Delayed contrast MR may predict rheumatoid arthritis

December 14, 2010
Diagnostic Imaging, Diagnostic Imaging Vol 32 No 11, Volume 32, Issue 11

Delayed gadolinium enhancement during MR imaging of cartilage of the metacarpophalangeal joints in patients with rheumatoid arthritis is feasible at 3T and may help predict rheumatoid arthritis.

Delayed gadolinium enhancement during MR imaging of cartilage of the metacarpophalangeal joints in patients with rheumatoid arthritis is feasible at 3T and may help predict rheumatoid arthritis.

The procedure involves T1 mapping following intravenous contrast. Concentration of the contrast in cartilage is an indirect measure of glycosaminoglycan (GAG), a component of hyaline cartilage.

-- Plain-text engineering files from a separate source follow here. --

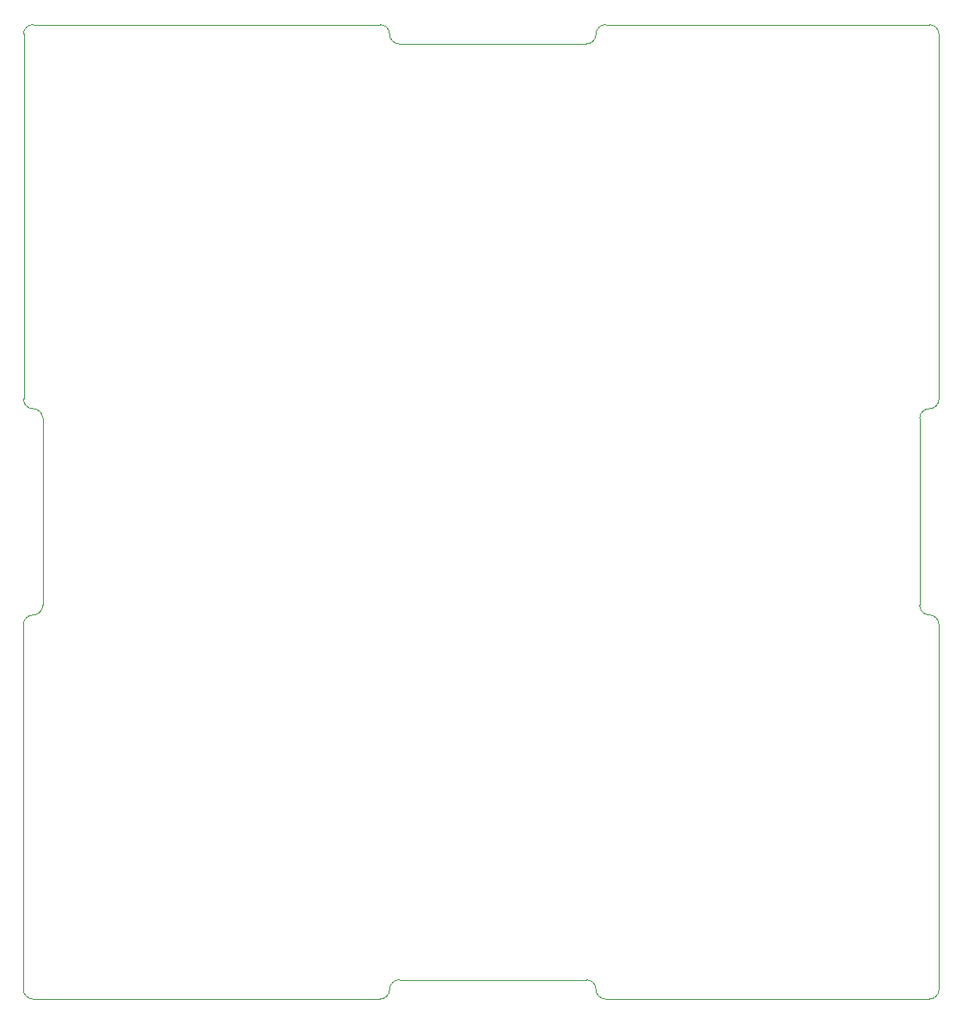
<source format=gbr>
G04 #@! TF.GenerationSoftware,KiCad,Pcbnew,(6.0.8)*
G04 #@! TF.CreationDate,2022-10-24T22:40:06+02:00*
G04 #@! TF.ProjectId,pcdu,70636475-2e6b-4696-9361-645f70636258,rev?*
G04 #@! TF.SameCoordinates,Original*
G04 #@! TF.FileFunction,Profile,NP*
%FSLAX46Y46*%
G04 Gerber Fmt 4.6, Leading zero omitted, Abs format (unit mm)*
G04 Created by KiCad (PCBNEW (6.0.8)) date 2022-10-24 22:40:06*
%MOMM*%
%LPD*%
G01*
G04 APERTURE LIST*
G04 #@! TA.AperFunction,Profile*
%ADD10C,0.100000*%
G04 #@! TD*
G04 APERTURE END LIST*
D10*
X82550000Y-78117700D02*
G75*
G03*
X83502500Y-79070200I952500J0D01*
G01*
X83502500Y-41275000D02*
G75*
G03*
X82550000Y-42227500I0J-952500D01*
G01*
X172720000Y-42227500D02*
G75*
G03*
X171767500Y-41275000I-952500J0D01*
G01*
X171767500Y-137160000D02*
G75*
G03*
X172720000Y-136207500I0J952500D01*
G01*
X171767500Y-79070200D02*
G75*
G03*
X172720000Y-78117700I0J952500D01*
G01*
X172720000Y-100317300D02*
G75*
G03*
X171767500Y-99364800I-952500J0D01*
G01*
X170815000Y-98412300D02*
G75*
G03*
X171767500Y-99364800I952500J0D01*
G01*
X172720000Y-100317300D02*
X172720000Y-136207500D01*
X170815000Y-80022700D02*
X170815000Y-98412300D01*
X172720000Y-42227500D02*
X172720000Y-78117700D01*
X171767500Y-79070200D02*
G75*
G03*
X170815000Y-80022700I0J-952500D01*
G01*
X138938000Y-136207500D02*
G75*
G03*
X137985500Y-135255000I-952500J0D01*
G01*
X138938000Y-136207500D02*
G75*
G03*
X139890500Y-137160000I952500J0D01*
G01*
X119570500Y-135255000D02*
X137985500Y-135255000D01*
X118618000Y-42227500D02*
G75*
G03*
X117665500Y-41275000I-952500J0D01*
G01*
X83502500Y-41275000D02*
X117665500Y-41275000D01*
X139890500Y-41275000D02*
X171767500Y-41275000D01*
X139890500Y-41275000D02*
G75*
G03*
X138938000Y-42227500I0J-952500D01*
G01*
X118618000Y-42227500D02*
G75*
G03*
X119570500Y-43180000I952500J0D01*
G01*
X119570500Y-43180000D02*
X137985500Y-43180000D01*
X137985500Y-43180000D02*
G75*
G03*
X138938000Y-42227500I0J952500D01*
G01*
X117665500Y-137160000D02*
G75*
G03*
X118618000Y-136207500I0J952500D01*
G01*
X119570500Y-135255000D02*
G75*
G03*
X118618000Y-136207500I0J-952500D01*
G01*
X83502500Y-99364800D02*
G75*
G03*
X82550000Y-100317300I0J-952500D01*
G01*
X83502500Y-99364800D02*
G75*
G03*
X84455000Y-98412300I0J952500D01*
G01*
X84455000Y-80022700D02*
G75*
G03*
X83502500Y-79070200I-952500J0D01*
G01*
X84455000Y-80022700D02*
X84455000Y-98412300D01*
X139890500Y-137160000D02*
X171767500Y-137160000D01*
X83502500Y-137160000D02*
X117665500Y-137160000D01*
X82640000Y-42179900D02*
X82640000Y-78070100D01*
X82550000Y-100317300D02*
X82550000Y-136207500D01*
X82550000Y-136207500D02*
G75*
G03*
X83502500Y-137160000I952500J0D01*
G01*
M02*

</source>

The absence of GAG during delayed-contrast MR may help assess cartilage degeneration in the morphologically normal-appearing second and third metacarpophalangeal joints in patients.

Phalangeal and metacarpal delayed-enhancement values in patients with rheumatoid arthritis were significantly lower than in control subjects, although joint thickness was comparable in both groups, according to the researchers. Cartilage damage is a common occurrence in rheumatoid arthritis patients, so imaging may help for diagnosis and treatment purposes (Radiol 2010;257:441-447).